Figure 1: A visualization of a probabilistic forecast. The model provides a point forecast (blue) and an uncertainty interval (shaded area) around it, compared against observed data (orange).
Furthermore, for a business to trust a model, it needs to be interpretable. Global models can provide explanations at two levels:
1. Global Explanations: We can understand which features are most important across all time and all products. This gives us a high-level view of the key business drivers. For example, we can see the importance of external factors like holidays and promotions, or internal metadata like product attributes.
Figure 2: An example of global feature importance for known future inputs. We can see that whether the store is open (
open
), the day of the month, and national holidays are the strongest overall predictors.
Figure 3: Global feature importance for metadata. In this case, the
item_nbr
is the most critical feature, suggesting that the sales history of this specific item is more important than broader categories like its class
or family
.
2. Local Explanations: We can also drill down to understand why the forecast for a specific item on a specific day looks the way it does. This granular explainability is crucial for building trust with end-users.
Figure 4: Local, day-by-day feature importance. Notice how the importance of
national_hol
is high on 2016-06-02 but lower on other days, allowing for a granular understanding of the forecast.
A Practical Guide to Using Global Models
Adopting a powerful model is only half the battle. Success in forecasting relies on rigorous data handling and a clear strategic approach.
1. Know When to Use It A global model like ApolloNet is best suited for large-scale problems with many series where you can leverage shared patterns. It can be overkill for a small number of completely independent series; in that case, training individual univariate models is often more efficient.
2. Handle Sparse Data First If your data has many missing values, it’s recommended to experiment with data preparation strategies before feeding it to the model:
- Aggregate the data to a higher frequency (e.g., daily to weekly).
- Group sparse products together into a higher-level category.
- Segment the sparse products and train them separately.

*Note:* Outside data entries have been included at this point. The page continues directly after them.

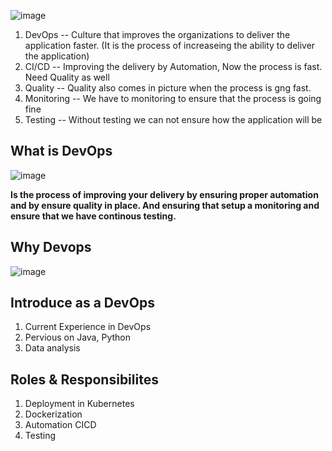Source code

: ![image](https://github.com/pavankumar0077/Complete-DevOps/assets/40380941/6b592e63-da74-44ea-9834-ee5d5ba32164)


1) DevOps -- Culture that improves the organizations to deliver the application faster. (It is the process of increaseing the ability to deliver the application)
2) CI/CD -- Improving the delivery by Automation, Now the process is fast. Need Quality as well
3) Quality -- Quality also comes in picture when the process is gng fast.
4) Monitoring -- We have to monitoring to ensure that the process is going fine
5) Testing -- Without testing we can not ensure how the application will be



What is DevOps
--
![image](https://github.com/pavankumar0077/Complete-DevOps/assets/40380941/5718e066-251f-4230-b1fb-b3768a491713)

**Is the process of improving your delivery by ensuring proper automation and by ensure quality in place. 
And ensuring that setup a monitoring and ensure that we have continous testing.**

Why Devops
--
![image](https://github.com/pavankumar0077/Complete-DevOps/assets/40380941/99ffaec3-72e1-43da-8f3d-72590440a3a7)

Introduce as a DevOps
--
1) Current Experience in DevOps
2) Pervious on Java, Python
3) Data analysis

Roles & Responsibilites
--
1) Deployment in Kubernetes
2) Dockerization
3) Automation CICD
4) Testing






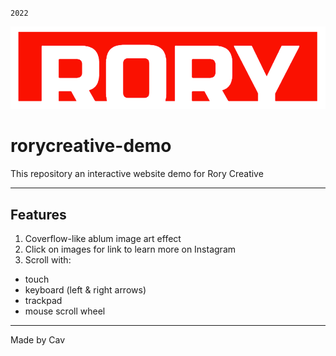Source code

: `2022`

![rory__creative_red_logo](rorylogo.png)

# rorycreative-demo

This repository an interactive website demo for Rory Creative

---

## Features
1. Coverflow-like ablum image art effect
2. Click on images for link to learn more on Instagram
3. Scroll with:
  - touch
  - keyboard (left & right arrows)
  - trackpad
  - mouse scroll wheel

---

Made by Cav
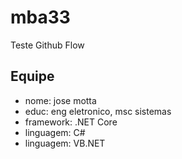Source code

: # mba33
Teste Github Flow

## Equipe

- nome: jose motta  
- educ: eng eletronico, msc sistemas
- framework: .NET Core
- linguagem: C#
- linguagem: VB.NET






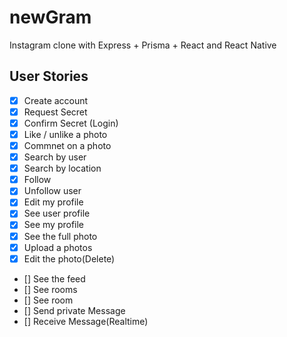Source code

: # newGram

Instagram clone with Express + Prisma + React and React Native

## User Stories

- [x] Create account
- [x] Request Secret
- [x] Confirm Secret (Login)
- [x] Like / unlike a photo
- [x] Commnet on a photo
- [x] Search by user
- [x] Search by location
- [x] Follow
- [x] Unfollow user
- [x] Edit my profile
- [x] See user profile
- [x] See my profile
- [x] See the full photo
- [x] Upload a photos
- [x] Edit the photo(Delete)
- [] See the feed
- [] See rooms
- [] See room
- [] Send private Message
- [] Receive Message(Realtime)
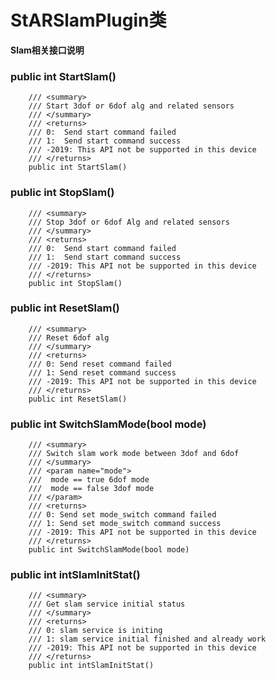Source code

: # StARSlamPlugin类

**Slam相关接口说明**

### public int StartSlam()
        /// <summary>
        /// Start 3dof or 6dof alg and related sensors
        /// </summary>
        /// <returns>
        /// 0:  Send start command failed
        /// 1:  Send start command success
        /// -2019: This API not be supported in this device
        /// </returns>
		public int StartSlam()

### public int StopSlam()
        /// <summary>
        /// Stop 3dof or 6dof Alg and related sensors
        /// </summary>
        /// <returns>
        /// 0:  Send start command failed
        /// 1:  Send start command success
        /// -2019: This API not be supported in this device
        /// </returns>
		public int StopSlam()

### public int ResetSlam()
        /// <summary>
        /// Reset 6dof alg
        /// </summary>
        /// <returns>
        /// 0: Send reset command failed
        /// 1: Send reset command success
        /// -2019: This API not be supported in this device
        /// </returns>
		public int ResetSlam()

### public int SwitchSlamMode(bool mode)
        /// <summary>
        /// Switch slam work mode between 3dof and 6dof
        /// </summary>
        /// <param name="mode">
        ///  mode == true 6dof mode
        ///  mode == false 3dof mode
        /// </param>
        /// <returns>
        /// 0: Send set mode_switch command failed
        /// 1: Send set mode_switch command success
        /// -2019: This API not be supported in this device
        /// </returns>
		public int SwitchSlamMode(bool mode)

### public int intSlamInitStat()
        /// <summary>
        /// Get slam service initial status
        /// </summary>
        /// <returns>
        /// 0: slam service is initing
        /// 1: slam service initial finished and already work
        /// -2019: This API not be supported in this device
        /// </returns>
		public int intSlamInitStat()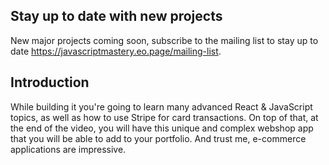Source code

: 

## Stay up to date with new projects
New major projects coming soon, subscribe to the mailing list to stay up to date https://javascriptmastery.eo.page/mailing-list.

## Introduction


While building it you're going to learn many advanced React & JavaScript topics, as well as how to use Stripe for card transactions. On top of that, at the end of the video, you will have this unique and complex webshop app that you will be able to add to your portfolio. And trust me, e-commerce applications are impressive. 
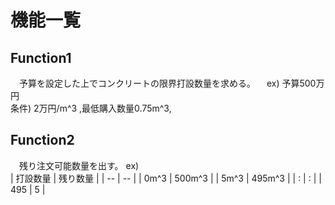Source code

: # 機能一覧

## Function1
　予算を設定した上でコンクリートの限界打設数量を求める。
　ex)	予算500万円  
	条件)	2万円/m^3 ,最低購入数量0.75m^3,   
	
## Function2
　残り注文可能数量を出す。
  ex)  
| 打設数量 | 残り数量 |
| -- | -- |
| 0m^3 | 500m^3 |
| 5m^3 | 495m^3 |
| : | : |
| 495 | 5 |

3. Structure Your Inputs Correctly How you define your data is crucial. You must identify which series to treat as additional inputs.
- Observed Additional Series: These are series that may affect your target but aren’t controllable or known in advance, like oil prices or the number of transactions.
- Known Additional Series: These are controllable variables whose future values are known, such as holidays or planned promotions.
4. Leverage Transfer Learning for Efficiency You don’t always need to retrain a model from scratch.
- The model is designed to be robust, so a previously fitted model can often be used for real-time inference, assuming the underlying data patterns haven’t changed.
- In the case of data drift, you can simply fine-tune the model with the new data, which is far more efficient than training from scratch.
The Final Word
Looking back, our success in tackling that 150,000-series problem was a turning point. It proved that for forecasting at a massive scale, treating time series as a collective, interconnected dataset is not just an option—it’s a necessity. The shift from thousands of isolated univariate models to a single, holistic global model was the key. Today, this powerful approach is embedded in many state-of-the-art forecasting platforms, making scalable, accurate, and explainable time-series forecasting more accessible than ever.